This has been an odd week in an odd profession. Every day I’ve been frantically multitasking, and my desk shows it. (Don’t worry, the next line on my ridiculous to-do list says “For heaven’s sake clean off your desk!”)
Four different books are the culprits. First there’s From Glowing Embers. From Glowing Embers is now free for readers everywhere. I recently advertised that fact at BookBub and the results were heartwarming. Keeping track of sales has been delightful.
Then there’s my “new idea” which I sent to my editor several weeks ago. And while the idea and title have gotten a preliminary nod, I’m waiting for editorial notes and final acceptance. Nevertheless that hasn’t stopped me from working on the book in my head. I’ve spent hours researching California immigrant groups and I’ve reconsidered names, something that always helps clarify who my characters are.
Of course I can’t forget When We Were Sisters, which debuts in June. I’ve mailed dozens of copies of the uncorrected proofs to my Krewe of Review, so they’ll have plenty of time to read the book before reviews go up. Just as exciting I’ve been working on an “extra” connected to the novel which I’ll send to readers on my mailing list as a thank you for subscribing. Nobody can say this job is boring.
Finally, I’ve spent the past two weeks revising another of my original romances, Dragonslayer. I wrote about Dragonslayer here last week, and this week I finished the edits and saw the first peek at cover mock ups. Now I have to write new back matter, figure out a blurb for the bookstores, figure out keywords etc. Dragonslayer is here to stay for a while.
Quite truthfully there have been times this week when I’ve forgotten which book I’m working on. I’ve also felt strung out, unable to sleep well because of images and ideas cascading through my mind. As you might guess lack of sleep is the enemy of creativity.
None of this is actually a surprise. Multitasking is a myth. Neuroscience research tells us we are incapable of working on more than one thing at a time.
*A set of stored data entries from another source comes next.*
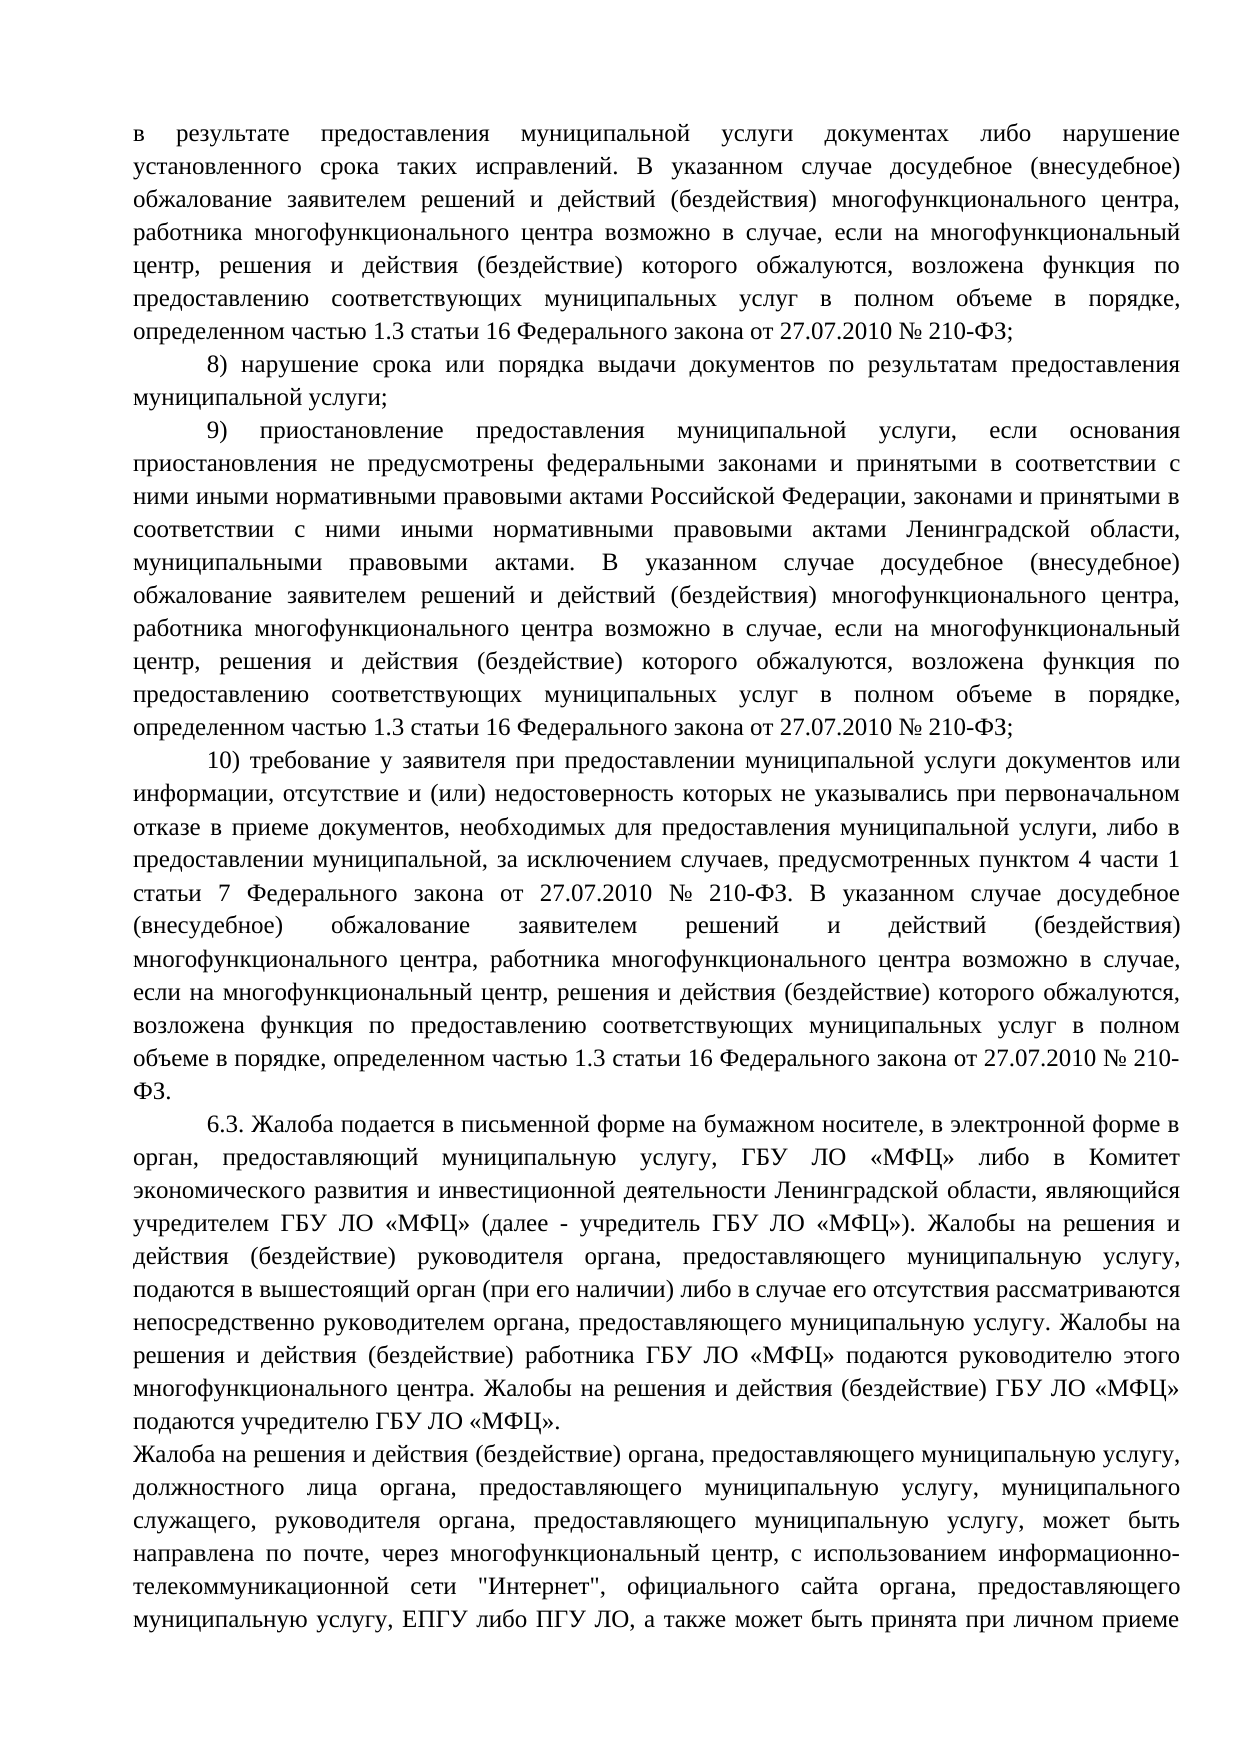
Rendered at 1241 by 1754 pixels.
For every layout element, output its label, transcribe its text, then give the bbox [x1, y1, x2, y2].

text 9) приостановление предоставления муниципальной услуги, если основания приостановления не предусмотрены федеральными законами и принятыми в соответствии с ними иными нормативными правовыми актами Российской Федерации, законами и принятыми в соответствии с ними иными нормативными правовыми актами Ленинградской области, муниципальными правовыми актами. В указанном случае досудебное (внесудебное) обжалование заявителем решений и действий (бездействия) многофункционального центра, работника многофункционального центра возможно в случае, если на многофункциональный центр, решения и действия (бездействие) которого обжалуются, возложена функция по предоставлению соответствующих муниципальных услуг в полном объеме в порядке, определенном частью 1.3 статьи 16 Федерального закона от 27.07.2010 № 210-ФЗ; [133, 415, 1181, 741]
text 10) требование у заявителя при предоставлении муниципальной услуги документов или информации, отсутствие и (или) недостоверность которых не указывались при первоначальном отказе в приеме документов, необходимых для предоставления муниципальной услуги, либо в предоставлении муниципальной, за исключением случаев, предусмотренных пунктом 4 части 1 статьи 7 Федерального закона от 27.07.2010 № 210-ФЗ. В указанном случае досудебное (внесудебное) обжалование заявителем решений и действий (бездействия) многофункционального центра, работника многофункционального центра возможно в случае, если на многофункциональный центр, решения и действия (бездействие) которого обжалуются, возложена функция по предоставлению соответствующих муниципальных услуг в полном объеме в порядке, определенном частью 1.3 статьи 16 Федерального закона от 27.07.2010 № 210-ФЗ. [133, 746, 1181, 1104]
text 6.3. Жалоба подается в письменной форме на бумажном носителе, в электронной форме в орган, предоставляющий муниципальную услугу, ГБУ ЛО «МФЦ» либо в Комитет экономического развития и инвестиционной деятельности Ленинградской области, являющийся учредителем ГБУ ЛО «МФЦ» (далее - учредитель ГБУ ЛО «МФЦ»). Жалобы на решения и действия (бездействие) руководителя органа, предоставляющего муниципальную услугу, подаются в вышестоящий орган (при его наличии) либо в случае его отсутствия рассматриваются непосредственно руководителем органа, предоставляющего муниципальную услугу. Жалобы на решения и действия (бездействие) работника ГБУ ЛО «МФЦ» подаются руководителю этого многофункционального центра. Жалобы на решения и действия (бездействие) ГБУ ЛО «МФЦ» подаются учредителю ГБУ ЛО «МФЦ». [133, 1109, 1181, 1435]
text 8) нарушение срока или порядка выдачи документов по результатам предоставления муниципальной услуги; [133, 349, 1181, 411]
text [133, 1439, 1181, 1633]
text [133, 118, 1181, 345]
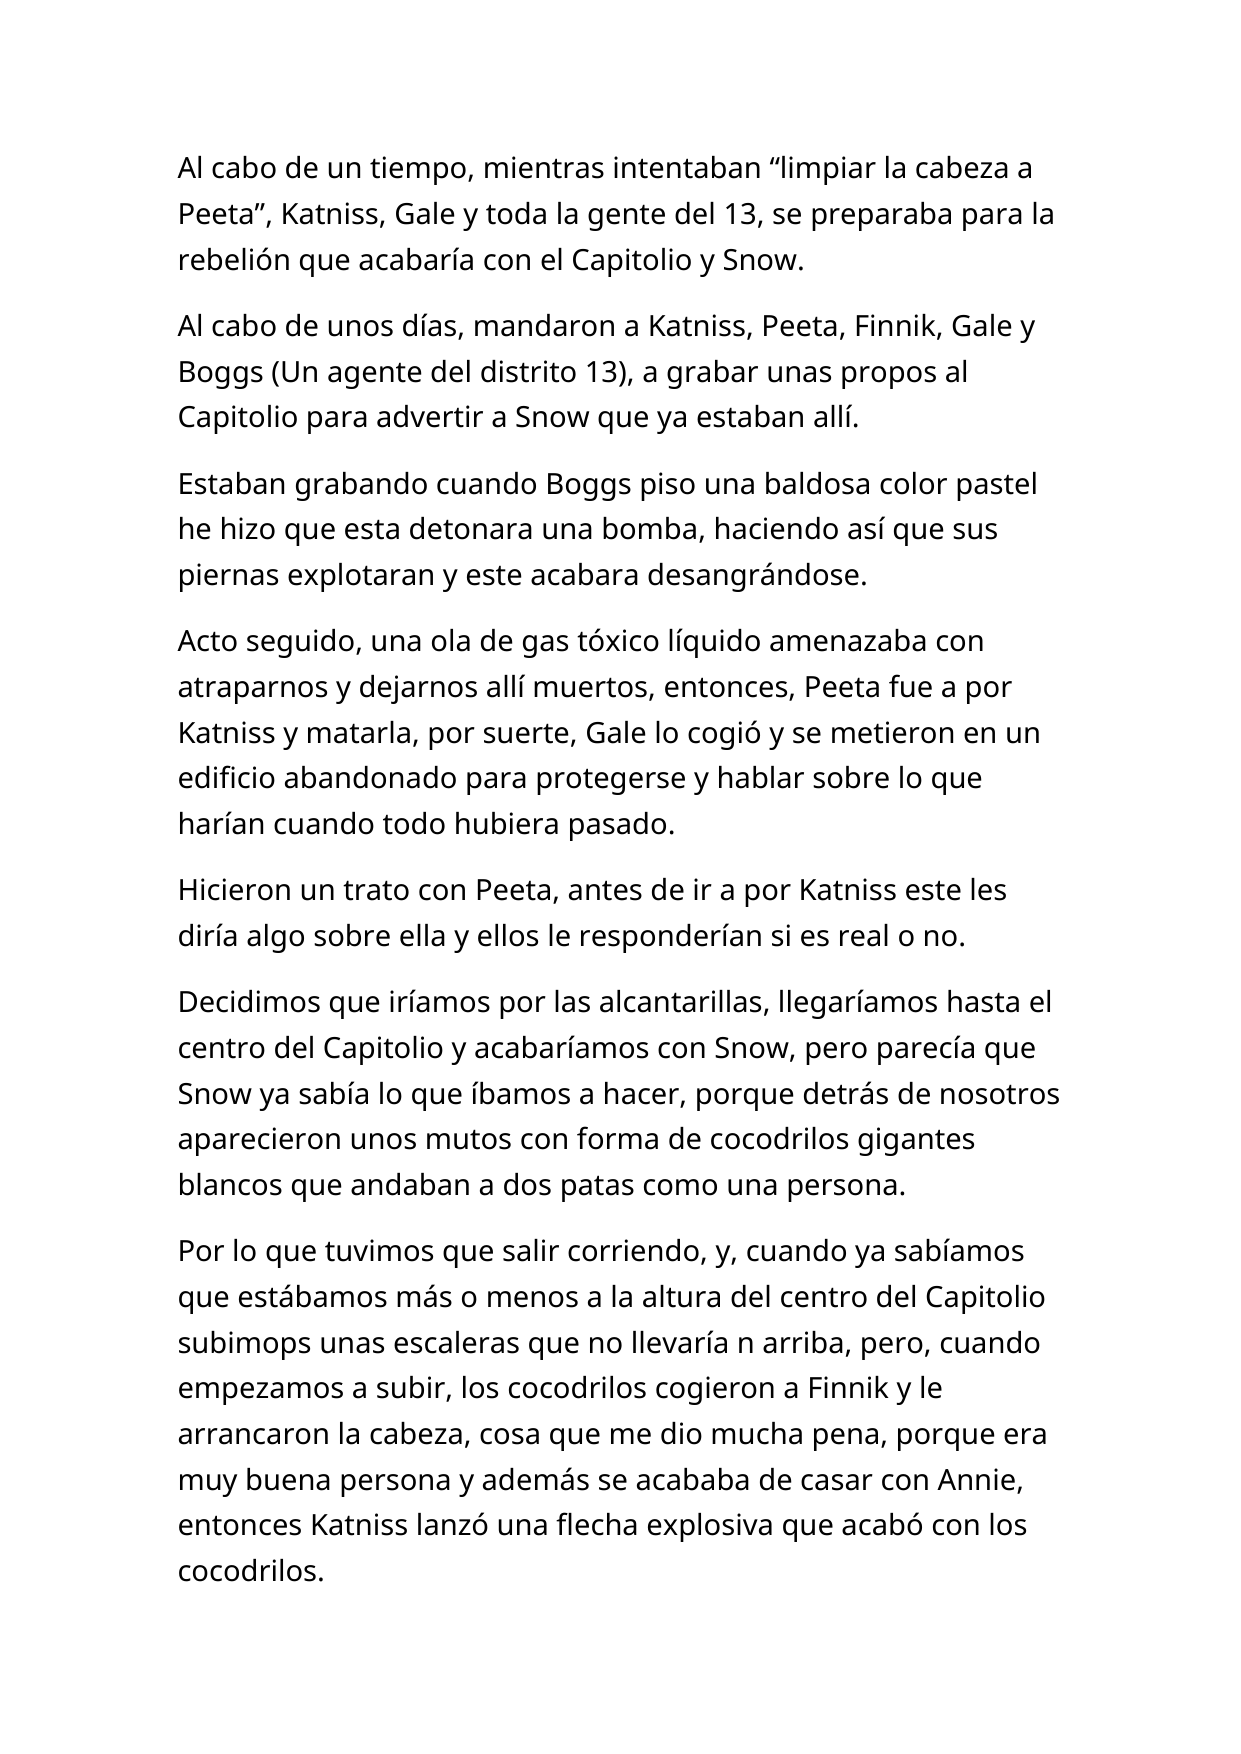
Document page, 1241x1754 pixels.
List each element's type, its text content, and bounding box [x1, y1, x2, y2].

text Decidimos que iríamos por las alcantarillas, llegaríamos hasta el centro del Capitolio y acabaríamos con Snow, pero parecía que Snow ya sabía lo que íbamos a hacer, porque detrás de nosotros aparecieron unos mutos con forma de cocodrilos gigantes blancos que andaban a dos patas como una persona. [177, 982, 1063, 1204]
text Al cabo de unos días, mandaron a Katniss, Peeta, Finnik, Gale y Boggs (Un agente del distrito 13), a grabar unas propos al Capitolio para advertir a Snow que ya estaban allí. [177, 305, 1063, 436]
text Hicieron un trato con Peeta, antes de ir a por Katniss este les diría algo sobre ella y ellos le responderían si es real o no. [177, 870, 1063, 955]
text Por lo que tuvimos que salir corriendo, y, cuando ya sabíamos que estábamos más o menos a la altura del centro del Capitolio subimops unas escaleras que no llevaría n arriba, pero, cuando empezamos a subir, los cocodrilos cogieron a Finnik y le arrancaron la cabeza, cosa que me dio mucha pena, porque era muy buena persona y además se acababa de casar con Annie, entonces Katniss lanzó una flecha explosiva que acabó con los cocodrilos. [177, 1231, 1063, 1590]
text Al cabo de un tiempo, mientras intentaban “limpiar la cabeza a Peeta”, Katniss, Gale y toda la gente del 13, se preparaba para la rebelión que acabaría con el Capitolio y Snow. [177, 148, 1063, 278]
text Acto seguido, una ola de gas tóxico líquido amenazaba con atraparnos y dejarnos allí muertos, entonces, Peeta fue a por Katniss y matarla, por suerte, Gale lo cogió y se metieron en un edificio abandonado para protegerse y hablar sobre lo que harían cuando todo hubiera pasado. [177, 621, 1063, 843]
text Estaban grabando cuando Boggs piso una baldosa color pastel he hizo que esta detonara una bomba, haciendo así que sus piernas explotaran y este acabara desangrándose. [177, 463, 1063, 594]
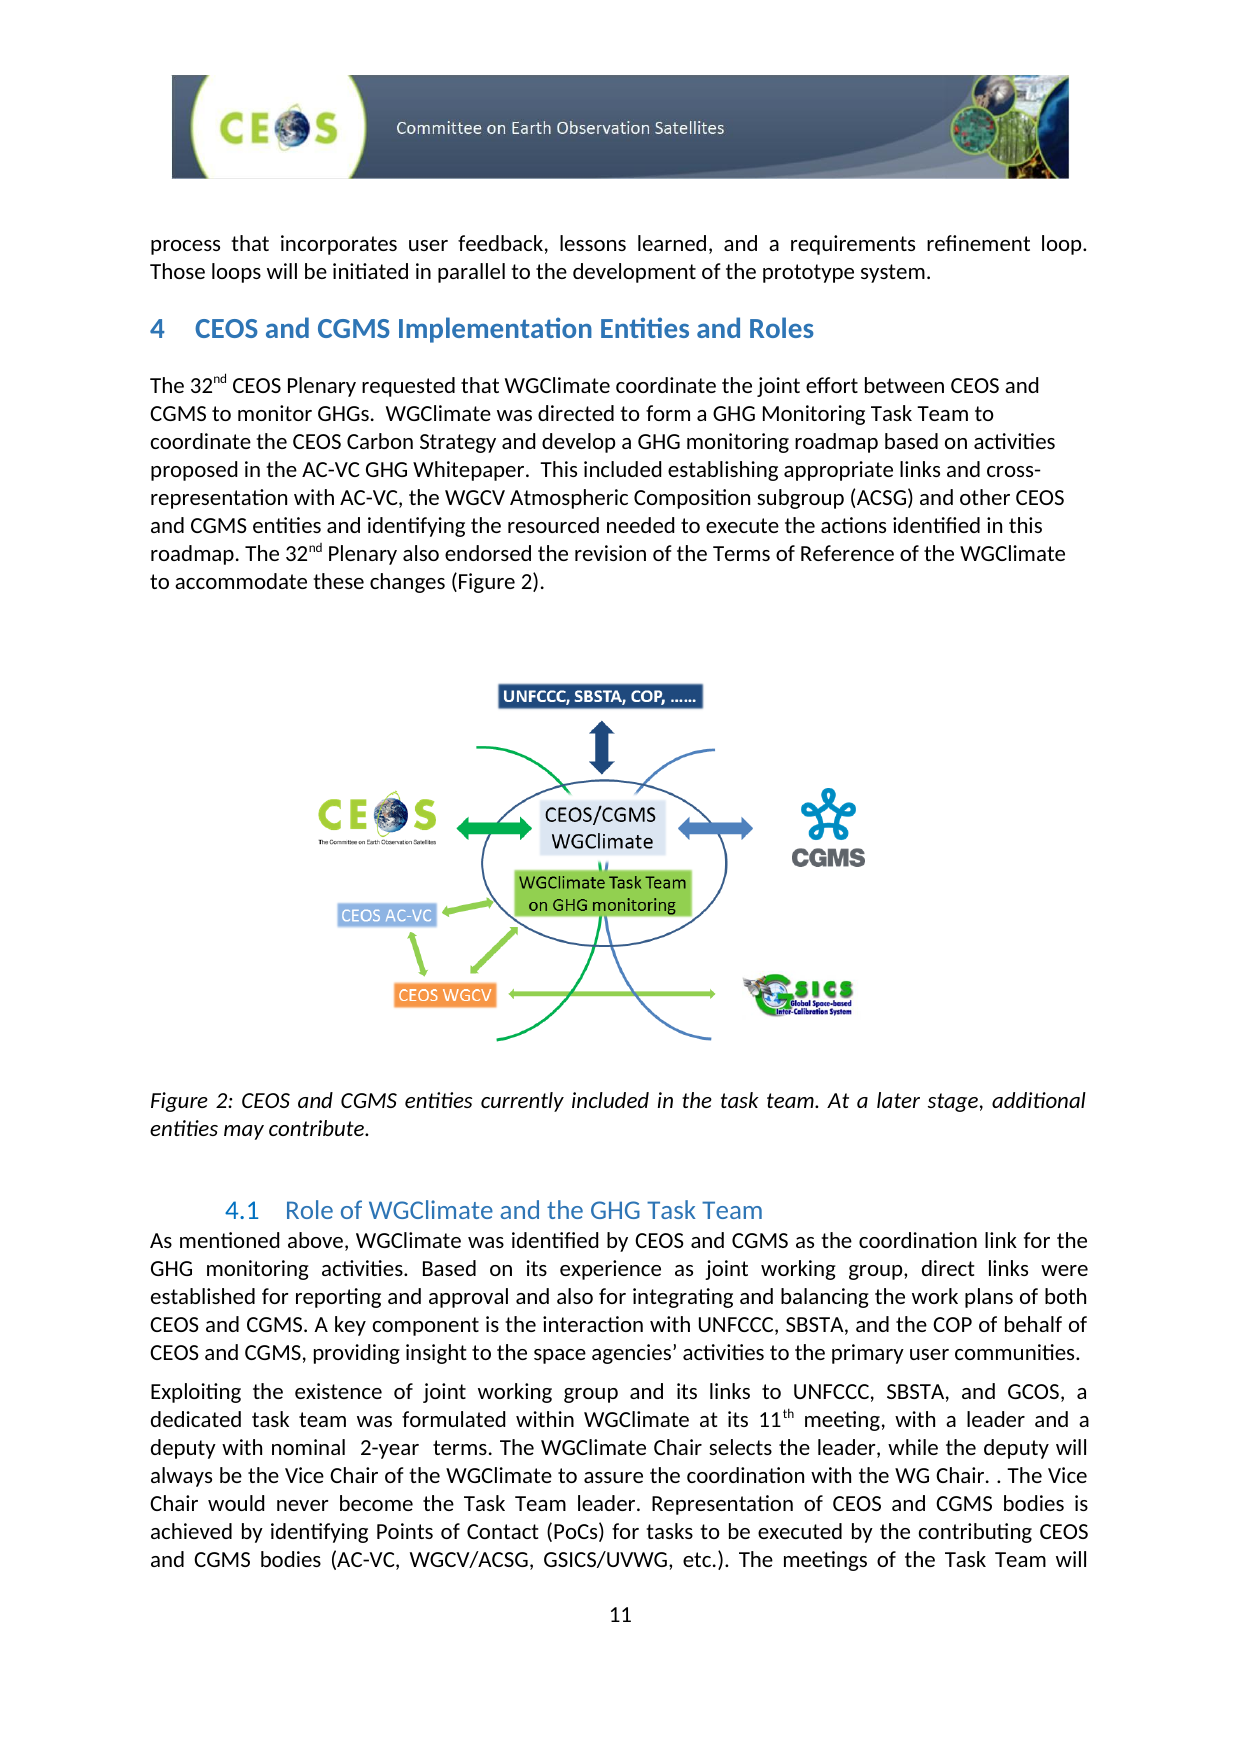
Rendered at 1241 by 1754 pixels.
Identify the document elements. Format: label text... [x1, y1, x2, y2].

picture [284, 646, 956, 1075]
text The 32nd CEOS Plenary requested that WGClimate coordinate the joint effort between CEOS and CGMS to monitor GHGs. WGClimate was directed to form a GHG Monitoring Task Team to coordinate the CEOS Carbon Strategy and develop a GHG monitoring roadmap based on activities proposed in the AC-VC GHG Whitepaper. This included establishing appropriate links and cross-representation with AC-VC, the WGCV Atmospheric Composition subgroup (ACSG) and other CEOS and CGMS entities and identifying the resourced needed to execute the actions identified in this roadmap. The 32nd Plenary also endorsed the revision of the Terms of Reference of the WGClimate to accommodate these changes (Figure 2). [150, 371, 1090, 595]
text Figure 2: CEOS and CGMS entities currently included in the task team. At a later stage, additional entities may contribute. [150, 1086, 1090, 1142]
text The starting point will be the prototype system with the goal to achieve more detailed functional building blocks for the operational implementation, which may be updated gradually in a version process that incorporates user feedback, lessons learned, and a requirements refinement loop. Those loops will be initiated in parallel to the development of the prototype system. [150, 229, 1090, 286]
subtitle CEOS and CGMS Implementation Entities and Roles [150, 311, 1090, 346]
picture [171, 75, 1070, 179]
text As mentioned above, WGClimate was identified by CEOS and CGMS as the coordination link for the GHG monitoring activities. Based on its experience as joint working group, direct links were established for reporting and approval and also for integrating and balancing the work plans of both CEOS and CGMS. A key component is the interaction with UNFCCC, SBSTA, and the COP of behalf of CEOS and CGMS, providing insight to the space agencies’ activities to the primary user communities. [150, 1226, 1090, 1366]
subtitle Role of WGClimate and the GHG Task Team [225, 1193, 1090, 1226]
text Exploiting the existence of joint working group and its links to UNFCCC, SBSTA, and GCOS, a dedicated task team was formulated within WGClimate at its 11th meeting, with a leader and a deputy with nominal 2-year terms. The WGClimate Chair selects the leader, while the deputy will always be the Vice Chair of the WGClimate to assure the coordination with the WG Chair. . The Vice Chair would never become the Task Team leader. Representation of CEOS and CGMS bodies is achieved by identifying Points of Contact (PoCs) for tasks to be executed by the contributing CEOS and CGMS bodies (AC-VC, WGCV/ACSG, GSICS/UVWG, etc.). The meetings of the Task Team will optimally be side-by-side with a WGClimate meeting, allowing CEOS and CGMS agencies to participate in both, and offering a transparent insight into the progress of the initiative and its activities. [150, 1377, 1090, 1573]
We’re simply starting and stopping quickly, a process which isn’t particularly efficient because it takes seconds in between tasks.
NPR’s Science Friday recently addressed this in an interview with Clifford Nass, a psychology professor at Stanford. Multitasking is a fact of life at college. The top 25 percent of Stanford students are using four or more media at one time whenever they’re using media. Nass says that studies have shown that people who multitask frequently are less capable of “filtering out irrelevancies.” They are chronically distracted.
Well, yeah. . .
Does constant distraction affect creativity? Nass hypothesizes that it does, because creative people take in lots of information and use it to find interesting and unusual connections. But if we are chronically distracted, that kind of deeper thinking is less likely.
Can multitasking junkies be cured?
There are lots of suggestions on the web. Try googling “multitasking cure.” Here are a few ideas I gleaned from the results, all of which sound promising to me:
- List all your tasks (ongoing) and projects (with a set beginning and end) and prioritize.
- Ask yourself why multitasking is so seductive and what are healthier ways you can get the same “rush.”
- Choose one thing you can accomplish and schedule uninterrupted time to finish it. Then, if you have time, choose another.
- Schedule social media and stick to the time you’ve allotted.
- Start with the job you like least and get it over with so you won’t procrastinate later.
- Cut down on your use of “devices.”
Right now, on that cluttered desk, I see my Kindle, my iPad, my iPhone and two computer screens along with stacks of paper. Surely I can start by clearing away the mess and the gadgets. And if I haven’t fatally retrained my brain “not” to concentrate, I can begin putting my projects and tasks in order and proceed calmly through my list.
I think it’s time to try. How about you? How are you addressing multitasking in your own life?